The Amyotrophic lateral disease (ALS) also referred to as Lou Gehrig’s disease because it was the disease was first detected in Lou Gehrig, a famous baseball player back in 1830’s. It is a type of degenerative disease that targets the brain and spinal cord. ALS is a chronic condition that causes loss of control of voluntary muscle.
Most of the ALS cases are sporadic, which means it occurs at irregular intervals. There are no specific causes of ALS. Researchers from across the country and around the world estimate that only 5 to 10 percent of the cases are due to genetic alteration. Some scientists believe that ALS could be due to free radical damage, an immune response that affects the functioning of motor neurons, the imbalance in the glutamate, a chemical messenger or a buildup of abnormal proteins inside the nerve cell.
Symptoms and complications of ALS
ALS is associated with the progressive loss of motor neurons. The symptoms of ALS depend on the area of the nervous system that is affected. The Symptoms of ALS and complication differs from person to person.
The medulla of the brain controls many of the body’s autonomous functions such as breathing, blood pressure, and heart rate. ALS damages the medulla that causes slurred speech, hoarseness, difficulty in swallowing, extreme emotional reactions such as laughing or crying, loss of control on the tongue muscle which is usually referred as tongue atrophy.
ALS also damages the corticospinal tract which causes spastic limb weakness. The degeneration of the anterior horn of the spinal cord causes limp muscles, twitching. The condition makes the diaphragm and other respiratory muscles weak which causes difficulty in breathing.
A person suffering from ALS might experience difficulty in performing daily tasks such as climbing stairs or getting up from a chair. As the disease progresses, the symptoms and complications due to ALS might lead to weight loss due to muscle wasting. Bilateral muscle weakness becomes common as the symptoms generally spread to both the sides of the body.
One of the most common symptoms and complications that arise due to ALS is cognitive impairment. A person suffering from ALS might experience behavioral changes without mental decline. Some of the most common cognitive related ALS symptoms are inattention and slow thinking. The complications that arise due to ALS include choking, pneumonia, malnutrition, and bedsores.

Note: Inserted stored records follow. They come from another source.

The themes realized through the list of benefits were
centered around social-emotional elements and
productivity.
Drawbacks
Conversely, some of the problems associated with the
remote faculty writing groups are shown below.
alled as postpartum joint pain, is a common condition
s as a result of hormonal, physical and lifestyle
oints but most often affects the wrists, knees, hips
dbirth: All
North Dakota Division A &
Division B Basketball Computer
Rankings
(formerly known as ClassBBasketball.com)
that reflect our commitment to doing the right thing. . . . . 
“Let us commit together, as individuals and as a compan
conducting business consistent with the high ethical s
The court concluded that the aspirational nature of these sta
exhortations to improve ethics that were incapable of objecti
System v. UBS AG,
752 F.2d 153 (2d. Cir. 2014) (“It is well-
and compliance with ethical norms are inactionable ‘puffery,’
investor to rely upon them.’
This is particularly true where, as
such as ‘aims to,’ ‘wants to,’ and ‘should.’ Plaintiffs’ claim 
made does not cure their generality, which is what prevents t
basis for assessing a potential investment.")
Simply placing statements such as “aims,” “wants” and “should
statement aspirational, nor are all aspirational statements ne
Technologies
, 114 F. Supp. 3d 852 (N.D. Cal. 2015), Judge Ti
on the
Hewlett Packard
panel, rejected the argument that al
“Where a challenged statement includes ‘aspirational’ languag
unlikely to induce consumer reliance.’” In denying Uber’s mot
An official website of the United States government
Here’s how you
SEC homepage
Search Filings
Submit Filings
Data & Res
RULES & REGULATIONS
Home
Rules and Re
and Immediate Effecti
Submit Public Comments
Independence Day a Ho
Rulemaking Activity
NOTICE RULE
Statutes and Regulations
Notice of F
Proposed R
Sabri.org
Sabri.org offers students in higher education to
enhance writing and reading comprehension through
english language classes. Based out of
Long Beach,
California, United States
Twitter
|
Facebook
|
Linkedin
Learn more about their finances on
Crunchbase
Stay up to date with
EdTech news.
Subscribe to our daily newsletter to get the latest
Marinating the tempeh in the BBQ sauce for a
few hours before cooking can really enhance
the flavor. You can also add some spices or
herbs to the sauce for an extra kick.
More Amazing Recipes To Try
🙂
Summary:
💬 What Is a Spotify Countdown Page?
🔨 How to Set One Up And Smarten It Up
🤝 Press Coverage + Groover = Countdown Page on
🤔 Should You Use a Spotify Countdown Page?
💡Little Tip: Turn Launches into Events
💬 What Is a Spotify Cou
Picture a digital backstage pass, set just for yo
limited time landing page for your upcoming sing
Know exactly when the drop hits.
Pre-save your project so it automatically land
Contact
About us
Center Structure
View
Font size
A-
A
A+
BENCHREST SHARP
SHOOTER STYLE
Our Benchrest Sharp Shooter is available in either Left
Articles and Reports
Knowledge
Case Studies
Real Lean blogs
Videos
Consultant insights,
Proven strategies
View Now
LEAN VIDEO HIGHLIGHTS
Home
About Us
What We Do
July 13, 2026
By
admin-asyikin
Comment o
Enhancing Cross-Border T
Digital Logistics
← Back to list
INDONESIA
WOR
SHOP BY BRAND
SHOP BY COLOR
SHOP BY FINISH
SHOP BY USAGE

As the symptoms and complications due to ALS worsen, it becomes difficult to breathe and digest. As the body parts start to deteriorate, the skin and tissue underneath. To treat ALS, a team of doctors and specialists is required to work together. Some of them include a neurologist, a nutritionist, a gastroenterologist, a respiratory therapist, a social worker, and a mental health professional.
As mentioned above, there is no cure for ALS but, there are medications and supportive care that can help improve the quality of life of the person suffering from symptoms of ALS. Proper mental and physical healthcare can help one deal with symptoms and complications of ALS.